Kurzhaarfrisur, Kippe im Mund, finsterer Blick – die Teddy Girls, die in den 50er-Jahren durch London streiften, stellten das Klischee vom braven Polkadot-Mädel auf den Kopf. Zu Unrecht werden sie über ihre männlichen Kollegen gern vergessen.
Mädchengangs mit Style
“Als Abart des Teddy-Boys entwickelte sich das “Teddy-Girl”. Es trägt sich recht maskulin, bevorzugt – wie das männliche Exemplar der Gattung – ein tailliertes, wenn auch kürzeres Jackett und enge Hosen, im Gegensatz zu den Boys aber weiße Handschuhe, Armreifen, Damen-Regenschirm und Handtasche.
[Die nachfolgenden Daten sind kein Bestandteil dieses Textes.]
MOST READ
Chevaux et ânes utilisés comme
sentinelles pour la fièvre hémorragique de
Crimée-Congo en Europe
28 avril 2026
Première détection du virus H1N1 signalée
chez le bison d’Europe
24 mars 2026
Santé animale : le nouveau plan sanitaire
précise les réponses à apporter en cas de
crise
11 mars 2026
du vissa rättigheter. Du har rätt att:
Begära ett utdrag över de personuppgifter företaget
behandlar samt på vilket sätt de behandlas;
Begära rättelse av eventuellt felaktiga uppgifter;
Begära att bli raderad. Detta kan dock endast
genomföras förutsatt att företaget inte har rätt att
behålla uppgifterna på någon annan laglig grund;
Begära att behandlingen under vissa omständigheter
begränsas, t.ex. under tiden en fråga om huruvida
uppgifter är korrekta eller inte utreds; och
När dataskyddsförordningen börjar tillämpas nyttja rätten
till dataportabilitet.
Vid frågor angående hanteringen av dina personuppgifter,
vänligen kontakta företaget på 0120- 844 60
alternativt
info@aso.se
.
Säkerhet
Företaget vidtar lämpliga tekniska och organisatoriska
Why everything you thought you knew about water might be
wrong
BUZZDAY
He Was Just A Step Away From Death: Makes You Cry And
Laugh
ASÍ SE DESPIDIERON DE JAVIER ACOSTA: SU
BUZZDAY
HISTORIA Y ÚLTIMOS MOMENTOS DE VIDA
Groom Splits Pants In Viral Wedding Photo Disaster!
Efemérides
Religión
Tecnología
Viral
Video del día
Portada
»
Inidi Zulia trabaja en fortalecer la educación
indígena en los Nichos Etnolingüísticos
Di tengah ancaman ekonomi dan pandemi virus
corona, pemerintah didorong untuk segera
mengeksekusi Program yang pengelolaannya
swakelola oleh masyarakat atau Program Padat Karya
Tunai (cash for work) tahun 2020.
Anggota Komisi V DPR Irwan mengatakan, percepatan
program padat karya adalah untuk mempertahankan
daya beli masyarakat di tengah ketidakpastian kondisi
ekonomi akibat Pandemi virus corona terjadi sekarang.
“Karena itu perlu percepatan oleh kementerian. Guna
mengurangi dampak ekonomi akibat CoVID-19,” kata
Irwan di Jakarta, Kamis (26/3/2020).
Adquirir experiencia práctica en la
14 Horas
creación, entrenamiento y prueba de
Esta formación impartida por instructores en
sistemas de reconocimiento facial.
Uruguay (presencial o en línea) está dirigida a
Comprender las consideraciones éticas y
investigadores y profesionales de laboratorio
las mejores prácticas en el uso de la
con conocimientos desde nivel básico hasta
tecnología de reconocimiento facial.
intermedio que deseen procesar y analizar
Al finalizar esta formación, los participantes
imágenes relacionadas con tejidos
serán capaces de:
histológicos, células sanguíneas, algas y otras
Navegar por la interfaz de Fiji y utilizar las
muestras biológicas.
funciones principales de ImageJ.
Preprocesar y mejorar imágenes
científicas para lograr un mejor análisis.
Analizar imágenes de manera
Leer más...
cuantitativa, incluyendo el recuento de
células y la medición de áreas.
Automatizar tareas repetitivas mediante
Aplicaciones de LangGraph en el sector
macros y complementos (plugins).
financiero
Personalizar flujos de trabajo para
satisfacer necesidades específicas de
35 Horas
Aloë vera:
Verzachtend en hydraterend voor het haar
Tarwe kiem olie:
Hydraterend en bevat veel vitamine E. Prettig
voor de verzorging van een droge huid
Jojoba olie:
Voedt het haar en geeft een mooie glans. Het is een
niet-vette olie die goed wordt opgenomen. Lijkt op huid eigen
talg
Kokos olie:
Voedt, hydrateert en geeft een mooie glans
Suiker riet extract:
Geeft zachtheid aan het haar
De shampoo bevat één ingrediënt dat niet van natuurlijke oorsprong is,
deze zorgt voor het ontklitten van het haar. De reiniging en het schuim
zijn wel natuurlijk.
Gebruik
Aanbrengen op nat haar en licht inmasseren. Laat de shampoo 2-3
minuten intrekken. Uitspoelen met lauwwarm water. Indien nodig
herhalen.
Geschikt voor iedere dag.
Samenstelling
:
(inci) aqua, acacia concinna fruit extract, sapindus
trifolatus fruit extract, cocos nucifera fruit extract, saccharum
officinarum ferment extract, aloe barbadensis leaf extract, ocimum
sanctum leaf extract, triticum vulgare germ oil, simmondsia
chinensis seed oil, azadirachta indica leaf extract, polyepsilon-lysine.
Eine überlange Zigaretten-Spitze gehört ebenfalls zur Ausstattung des Teddy-Girls.”
So schrieb der Spiegel 1955. Fotograf Ken Russell, der als einer der wenigen die Teddy Girls ausführlich porträtierte, beschrieb sie als “tough”. Kein Wunder, schließlich waren die jungen Frauen während des Krieges geboren worden und hatten die Zeiten miterlebt, in denen die Lebensmittel knapp waren und Teile der Stadt ein Trümmerfeld.
In der Regel kamen sie aus der Arbeiterschicht Ost- und West-Londons und besaßen noch weniger Geld als ihre männlichen Altersgenossen. Trotzdem machten sie keine Kompromisse, wenn es um ihr Outfit ging.
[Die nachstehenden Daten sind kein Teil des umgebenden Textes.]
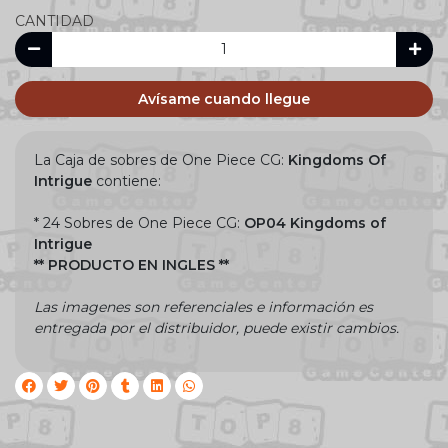
CANTIDAD
Avísame cuando llegue
La Caja de sobres de One Piece CG:
Kingdoms Of
Intrigue
contiene:
* 24 Sobres de One Piece CG:
OP04 Kingdoms of
Intrigue
** PRODUCTO EN INGLES **
Las imagenes son referenciales e información es
entregada por el distribuidor, puede existir cambios.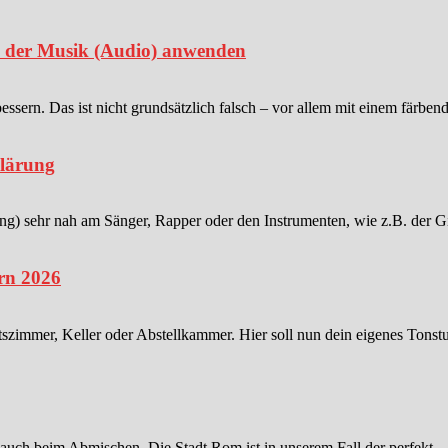
in der Musik (Audio) anwenden
sern. Das ist nicht grundsätzlich falsch – vor allem mit einem färben
klärung
 sehr nah am Sänger, Rapper oder den Instrumenten, wie z.B. der Gitar
rn 2026
tszimmer, Keller oder Abstellkammer. Hier soll nun dein eigenes Tonstu
 auch beim Abmischen. Die Stadt Rom ist in unserem Fall der perfekt...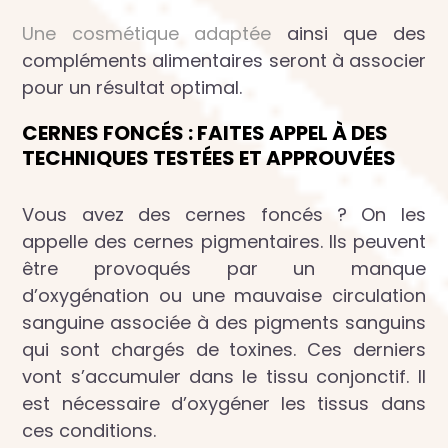
Une cosmétique adaptée
ainsi que des
compléments alimentaires seront à associer
pour un résultat optimal.
CERNES FONCÉS : FAITES APPEL À DES
TECHNIQUES TESTÉES ET APPROUVÉES
Vous avez des cernes foncés ? On les
appelle des cernes pigmentaires. Ils peuvent
être provoqués par un manque
d’oxygénation ou une mauvaise circulation
sanguine associée à des pigments sanguins
qui sont chargés de toxines. Ces derniers
vont s’accumuler dans le tissu conjonctif. Il
est nécessaire d’oxygéner les tissus dans
ces conditions.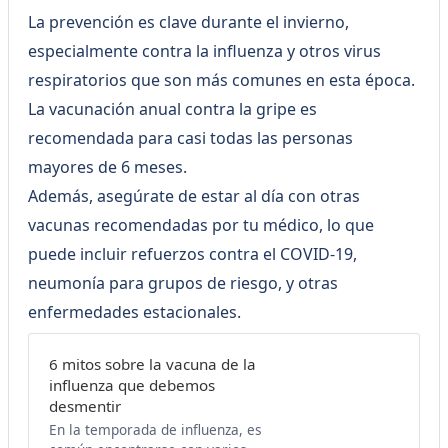
La prevención es clave durante el invierno,
especialmente contra la influenza y otros virus
respiratorios que son más comunes en esta época.
La vacunación anual contra la gripe es
recomendada para casi todas las personas
mayores de 6 meses.
Además, asegúrate de estar al día con otras
vacunas recomendadas por tu médico, lo que
puede incluir refuerzos contra el COVID-19,
neumonía para grupos de riesgo, y otras
enfermedades estacionales.
6 mitos sobre la vacuna de la
influenza que debemos
desmentir
En la temporada de influenza, es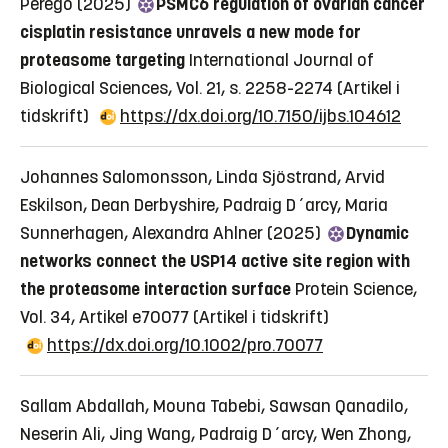
Perego (2025)
PSMC6 regulation of ovarian cancer
cisplatin resistance unravels a new mode for
proteasome targeting
International Journal of
Biological Sciences, Vol. 21, s. 2258-2274
(Artikel i
tidskrift)
https://dx.doi.org/10.7150/ijbs.104612
Johannes Salomonsson, Linda Sjöstrand, Arvid
Eskilson, Dean Derbyshire, Padraig D´arcy, Maria
Sunnerhagen, Alexandra Ahlner (2025)
Dynamic
networks connect the USP14 active site region with
the proteasome interaction surface
Protein Science,
Vol. 34, Artikel e70077
(Artikel i tidskrift)
https://dx.doi.org/10.1002/pro.70077
Sallam Abdallah, Mouna Tabebi, Sawsan Qanadilo,
Neserin Ali, Jing Wang, Padraig D´arcy, Wen Zhong,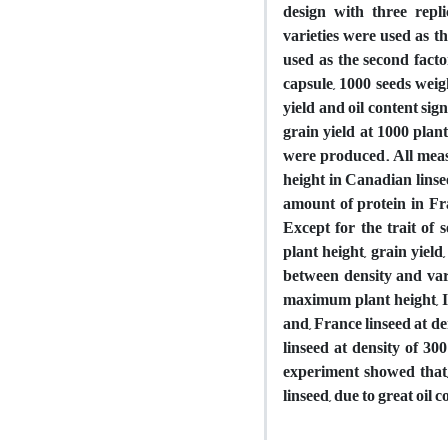
design with three repl
varieties were used as th
used as the second facto
capsule, 1000 seeds weig
yield and oil content si
grain yield at 1000 plan
were produced. All measur
height in Canadian linse
amount of protein in Fr
Except for the trait of 
plant height, grain yield
between density and var
maximum plant height, I
and, France linseed at d
linseed at density of 3
experiment showed that,
linseed, due to great oil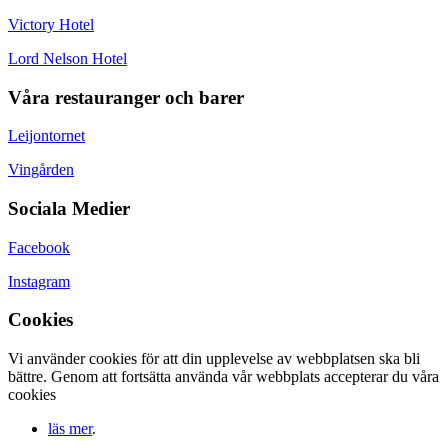
Victory Hotel
Lord Nelson Hotel
Våra restauranger och barer
Leijontornet
Vingården
Sociala Medier
Facebook
Instagram
Cookies
Vi använder cookies för att din upplevelse av webbplatsen ska bli
bättre. Genom att fortsätta använda vår webbplats accepterar du våra
cookies
läs mer
.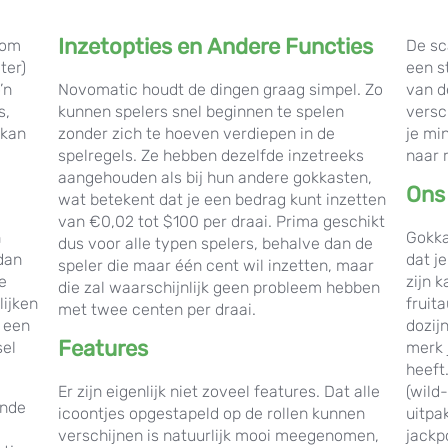
Inzetopties en Andere Functies
 om
De sc
ter)
een st
’n
Novomatic houdt de dingen graag simpel. Zo
van d
s,
kunnen spelers snel beginnen te spelen
versc
 kan
zonder zich te hoeven verdiepen in de
je mi
spelregels. Ze hebben dezelfde inzetreeks
naar 
aangehouden als bij hun andere gokkasten,
Ons
wat betekent dat je een bedrag kunt inzetten
van €0,02 tot $100 per draai. Prima geschikt
n
Gokka
dus voor alle typen spelers, behalve dan de
 dan
dat j
speler die maar één cent wil inzetten, maar
de
zijn k
die zal waarschijnlijk geen probleem hebben
lijken
fruit
met twee centen per draai.
n een
dozij
Features
sel
merk 
heeft
Er zijn eigenlijk niet zoveel features. Dat alle
(wild
ende
icoontjes opgestapeld op de rollen kunnen
uitpa
verschijnen is natuurlijk mooi meegenomen,
jackp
Das Outfit der Teddy Girls
Im Widerspruch zu dominierenden zeitgenössischen Vorstellungen von Weiblichkeit, kultivierten Teddy Girls ein androgynes Aussehen. Das fing bei der Kurzhaarfrisur an. Die gab schon mal einen Vorgeschmack auf die spätere Punk-Era.
Dazu trugen die jungen Frauen flache Schuhe, aufgekrempelte Jeans und Jackets. Typische Accessoires waren, wie der Spiegel bemerkt hatte, eine Handtasche, Schmuck, Handschuhe und öfter einmal ein Regenschirm – wetterunabhängig. Da Teddy Girls meist chronisch wenig Geld hatten, erstanden sie Kleidungsstücke entweder Second Hand oder schneiderten alte Stücke um.
So oder so war das Resultat eine aufsehenerregende Kombination in den Nachkriegsjahren. Teddy Girls wollten genau das, Aufsehen erregen.
Schließlich, so erinnerte sich eine von ihnen Jahre später im Gespräch mit dem Times Magazin, wurden immer nur die Boys öffentlich wahrgenommen.
Zu wenig kriminell für Medieninteresse
Obwohl sie so eine ungewöhnliche Erscheinung waren und sich alle Mühe gaben, aufzufallen, gerieten die Teddy Girls schnell in Vergessenheit. Das mag vielleicht daran liegen, dass sie zwar wild aussahen, aber in aller Regel nicht in Kinos randalierten oder Schlägereien anzettelten.
Damit waren sie für die Medien weniger interessant als Teddy Boys. Während Letztere in überzogenen Presseberichten zu Prototypen für die verdorbene Jugend gerieten, wurden die Damen in ihren Reihen eher ignoriert. In der Zeitschrift “Picture Posts”, die einige von Ken Russells Fotos abdruckten, wurden sie sogar als fleißige und modebewusste junge Frauen dargestellt und ihr “elegantes” Erscheinungsbild begrüßt.